Federal Reserve Chairman Alan Greenspan said on Thursday the U.S. economy is still at risk of weakening more than anticipated, but added the aggressive interest rates cuts the Fed has already made this year should offer the economy "substantial" support by year end.
"This period of sub-par economic growth is not yet over, and we are not free of the risk that economic weakness will be greater than currently anticipated, requiring further policy response," Greenspan said in a speech to the Economic Club of New York.
"We also need to be aware that our front-loaded policy actions this year should be providing substantial support for a strengthening of economic activity later this year," he said.
The Fed has slashed rates five times this year by a total of 2-1/2 percentage points to lows not seen since 1994.
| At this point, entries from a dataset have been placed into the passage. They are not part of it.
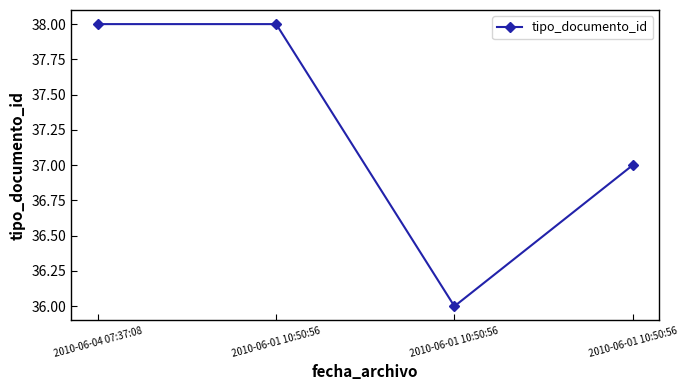

How many series are shown in this chart?

1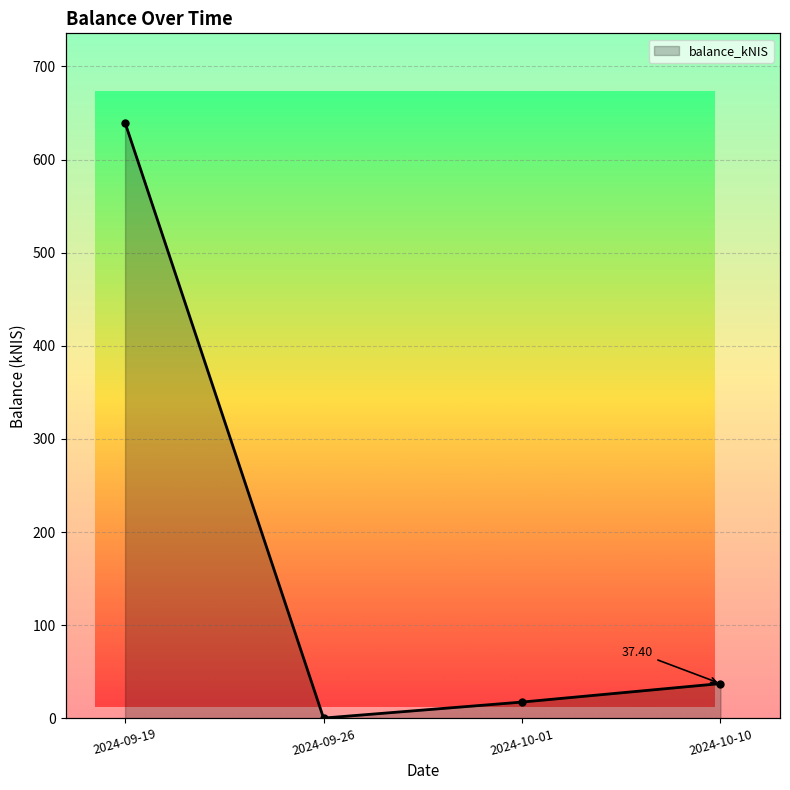

What is the maximum value shown in the chart?

639.6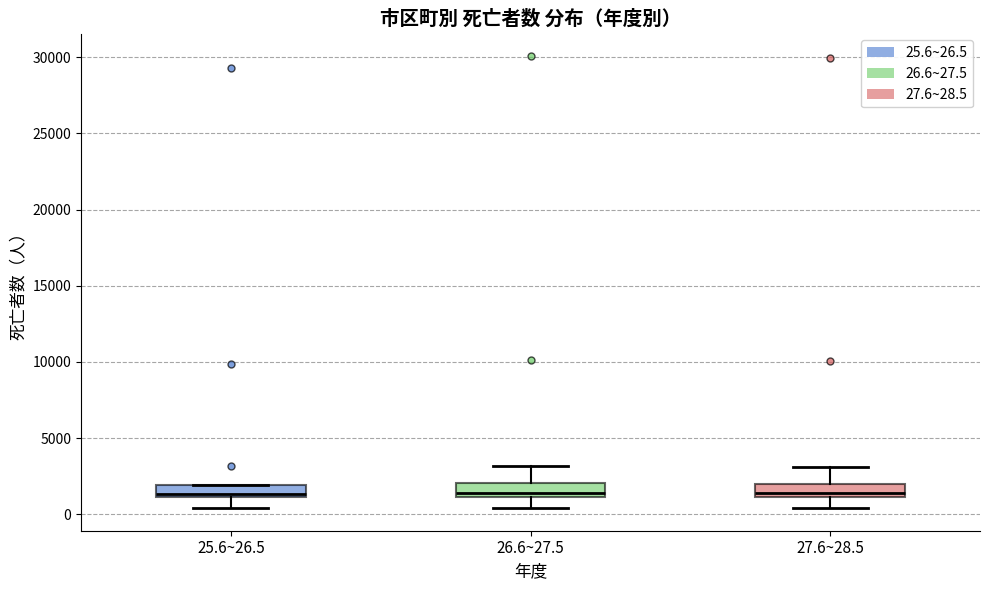

Reading left to right, read every box against the y-axis: the position of its median line, the range the box covers, and the ends of its whiskers. The values are not printed on the chart, so give them approximately, as read against the axis.

25.6~26.5: median 1500, box 1000 to 2000, whiskers 500 to 2000
26.6~27.5: median 1500, box 1000 to 2000, whiskers 500 to 3000
27.6~28.5: median 1500, box 1000 to 2000, whiskers 500 to 3000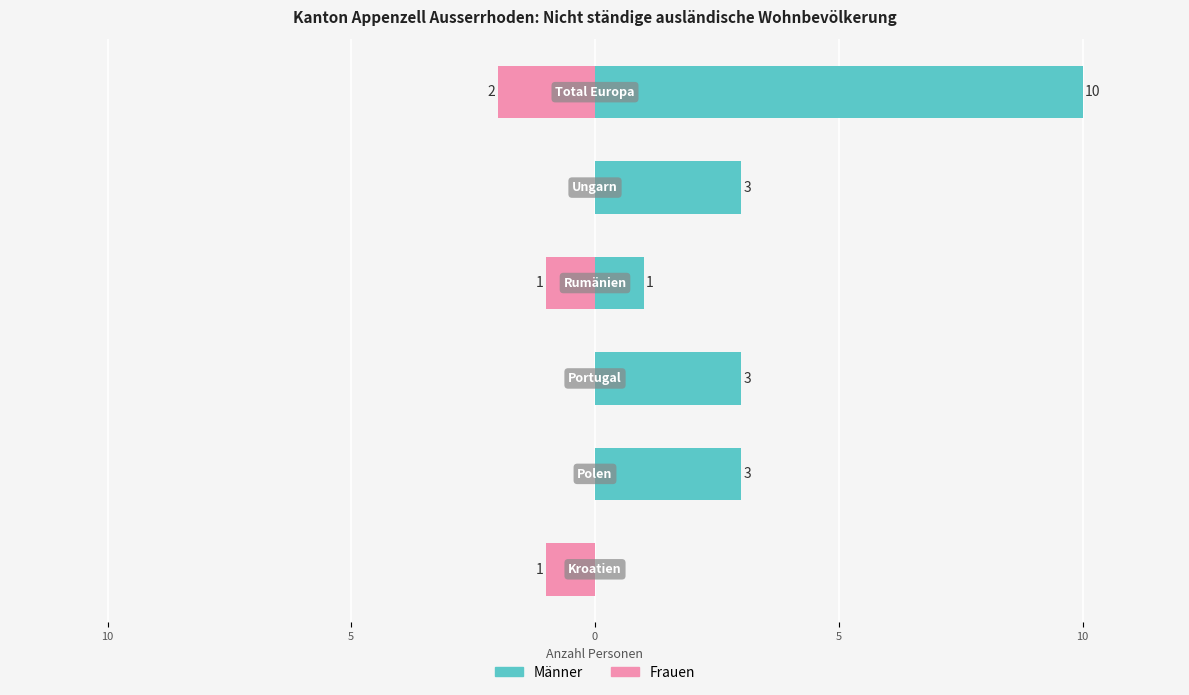

Reading left to right, what are all the values shown in this chart?

Männer: 0	3	3	1	3	10
Frauen: -1	0	0	-1	0	-2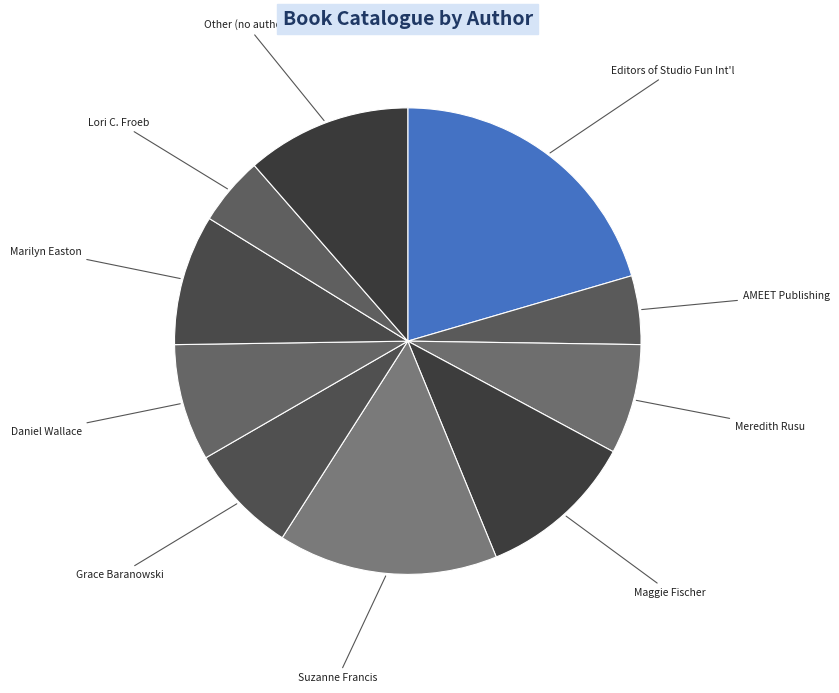

How many slices are in this pie chart?

10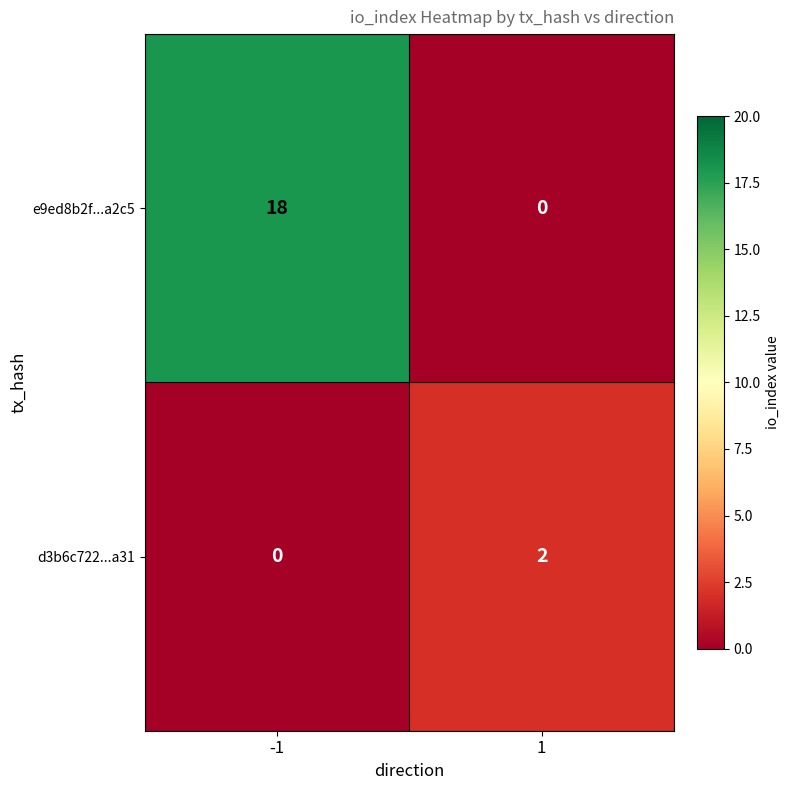

How many series are shown in this chart?

2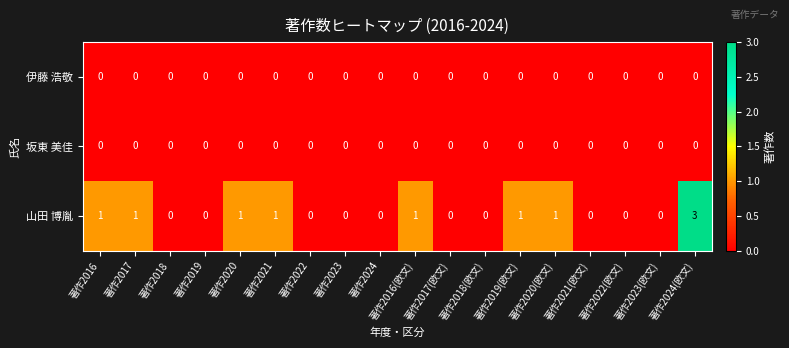

The 山田 博胤 series shows 0 at 著作2018(欧文). True or false?

True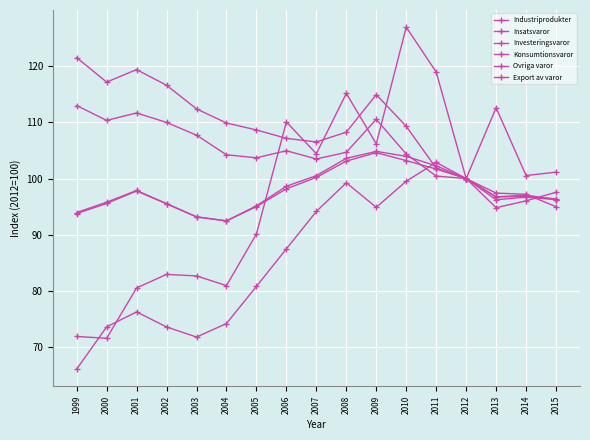

What is the value of the Investeringsvaror point at the 13th from the left?

100.4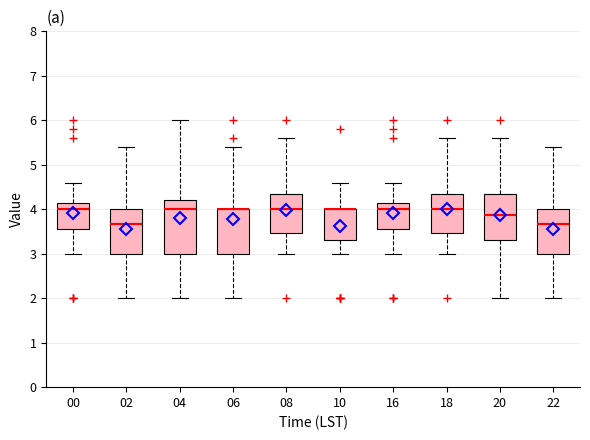

Which box is the tallest, from its lower edge to its upper edge?

04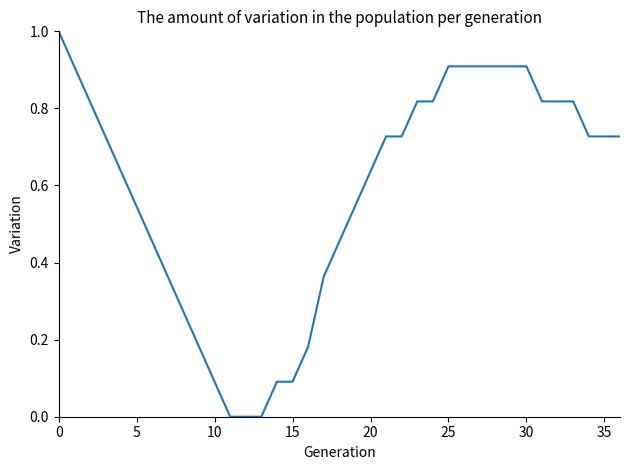

What is the maximum value shown in the chart?

1.0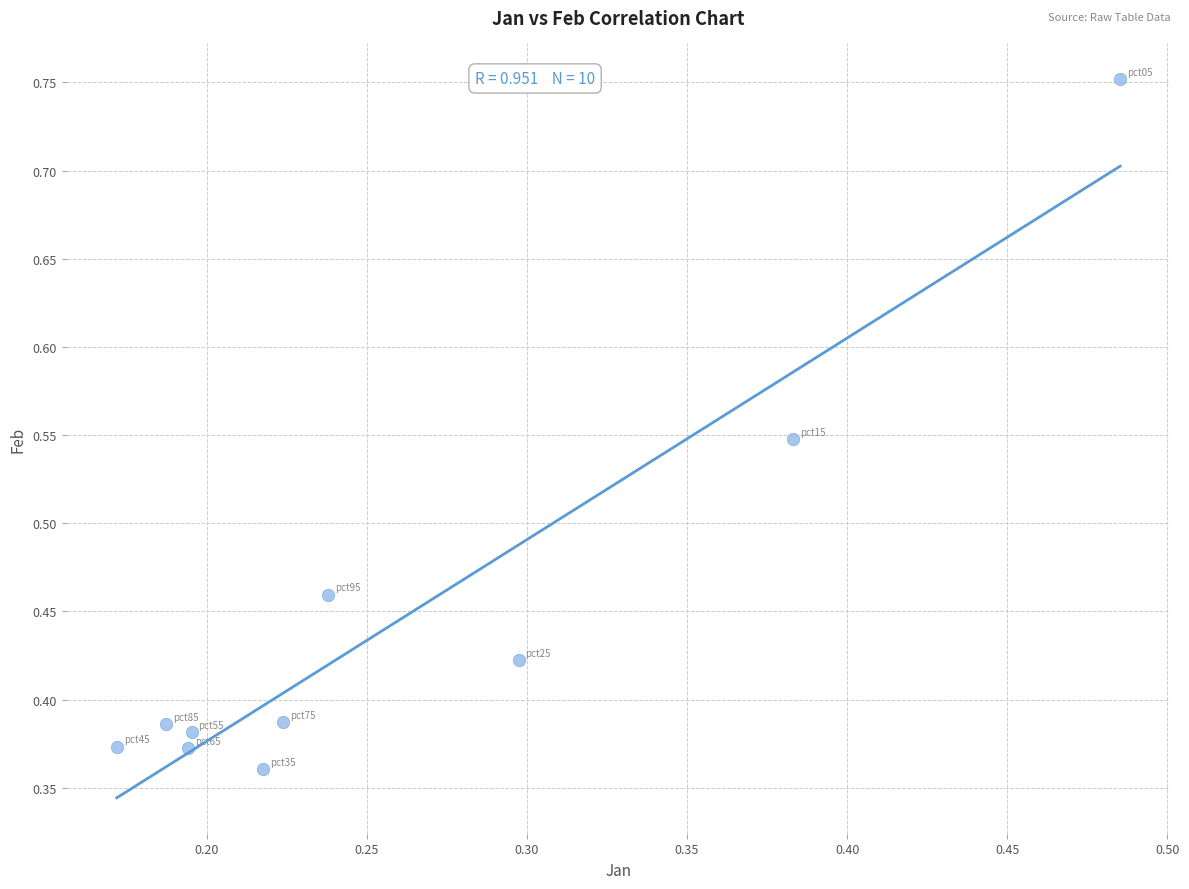

What is the range of X values (max minus min)?

0.3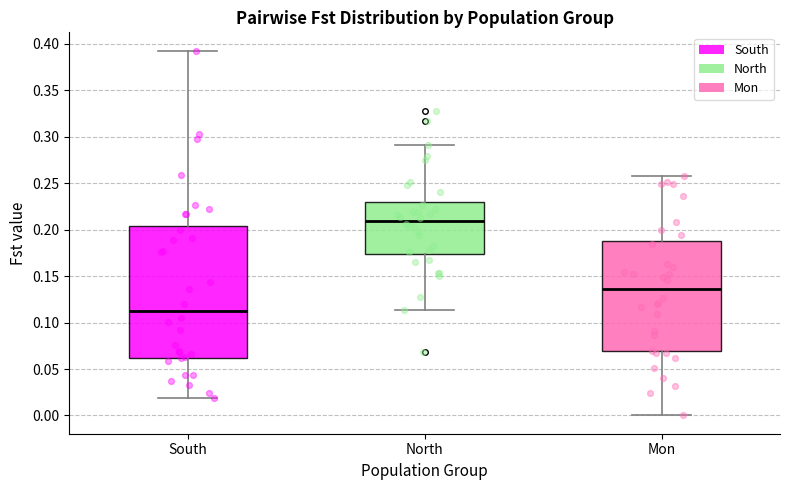

Comparing the boxes themselves (not the whiskers), which one is the tallest?

South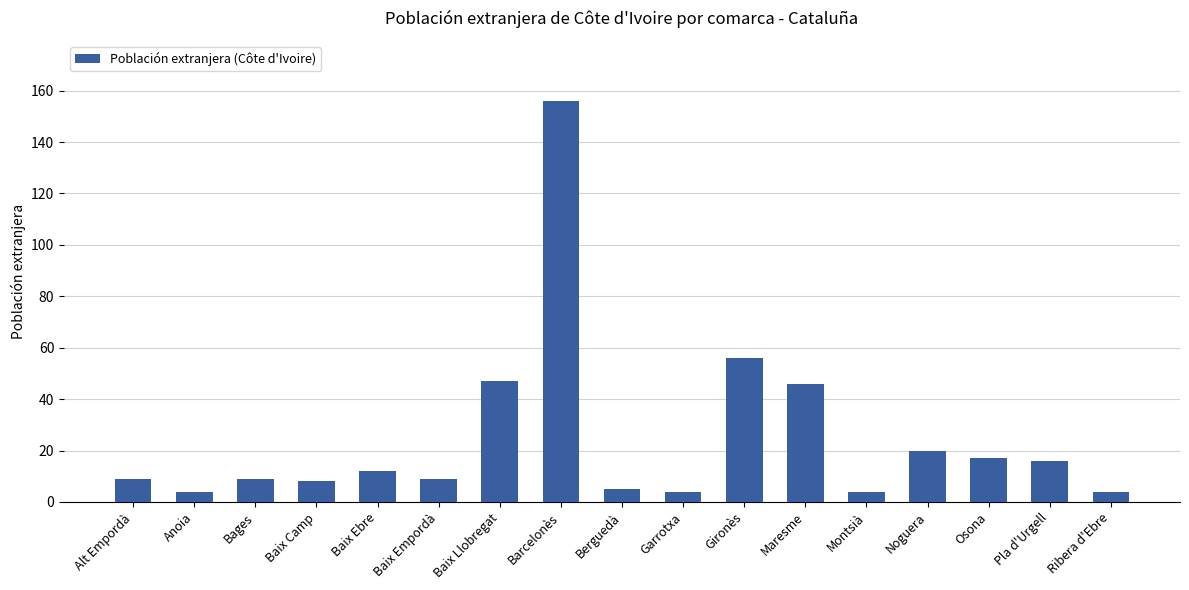

What is the value of the 2nd bar from the left?

4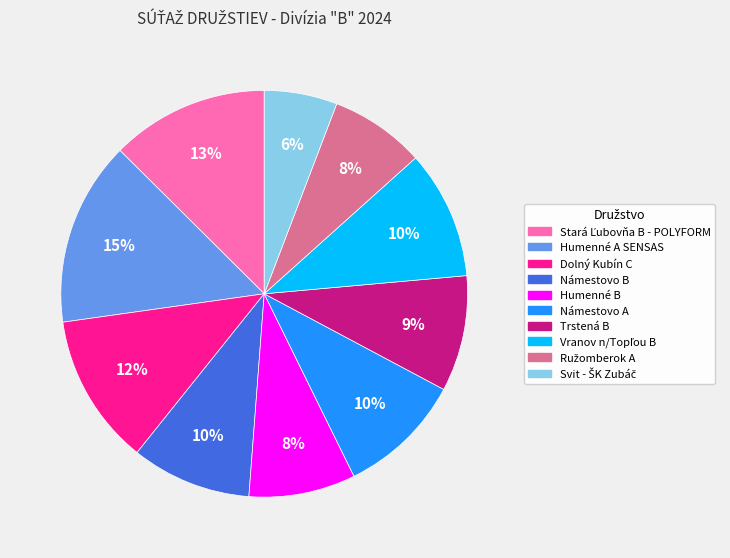

Is there a majority slice in this chart?

No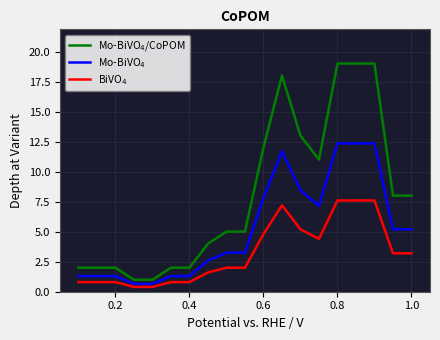

What is the difference between the highest and lowest values at 0.8?

11.4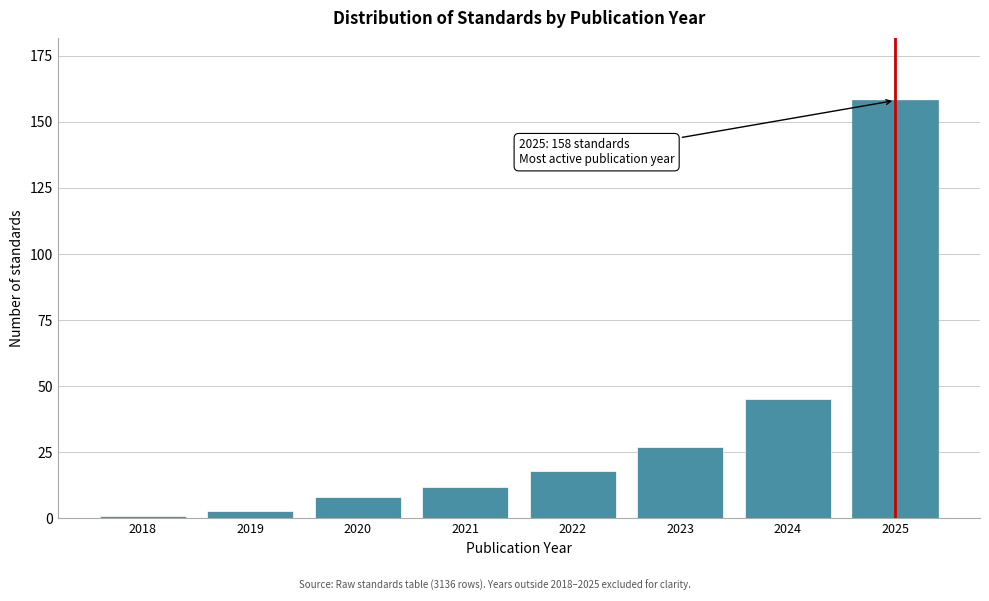

Reading left to right, transcribe all the data shown in this chart.

1	3	8	12	18	27	45	158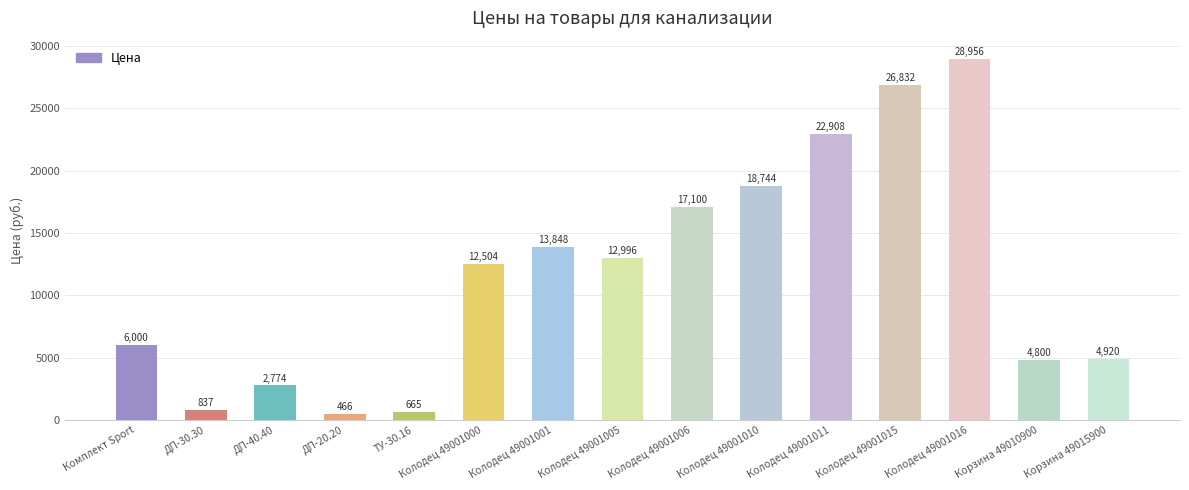

What is the maximum value shown in the chart?

28956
Reaction in Asian markets after the speech was released was muted but the dollar softened slightly versus the yen.
Greenspan cautioned that consumer spending, while currently soft but not "unduly" so, could weaken over the next few quarters because of declines in personal wealth.
"There are also downside risks to consumer spending over the next few quarters," he said. "We can expect the decline in wealth that has occurred over the past year to restrain household spending relative to the growth of income, just as the previous increase gave an extra boost to household demand."
"Furthermore, most survey measure suggest consumer sentiment, while having stabilized recently, remains fragile."
Greenspan stressed that inflation was under control and that he expected it to remain so in the near future, suggesting the Fed has room to lower rates without risking a flare-up in price pressures.
"The lack of pricing power reported overwhelmingly by business people underscores an absence of inflationary zest," he said. "With energy inflation probably peaking and the easing of tightness in labor markets expected to damp wage increases, prices seem likely to be contained."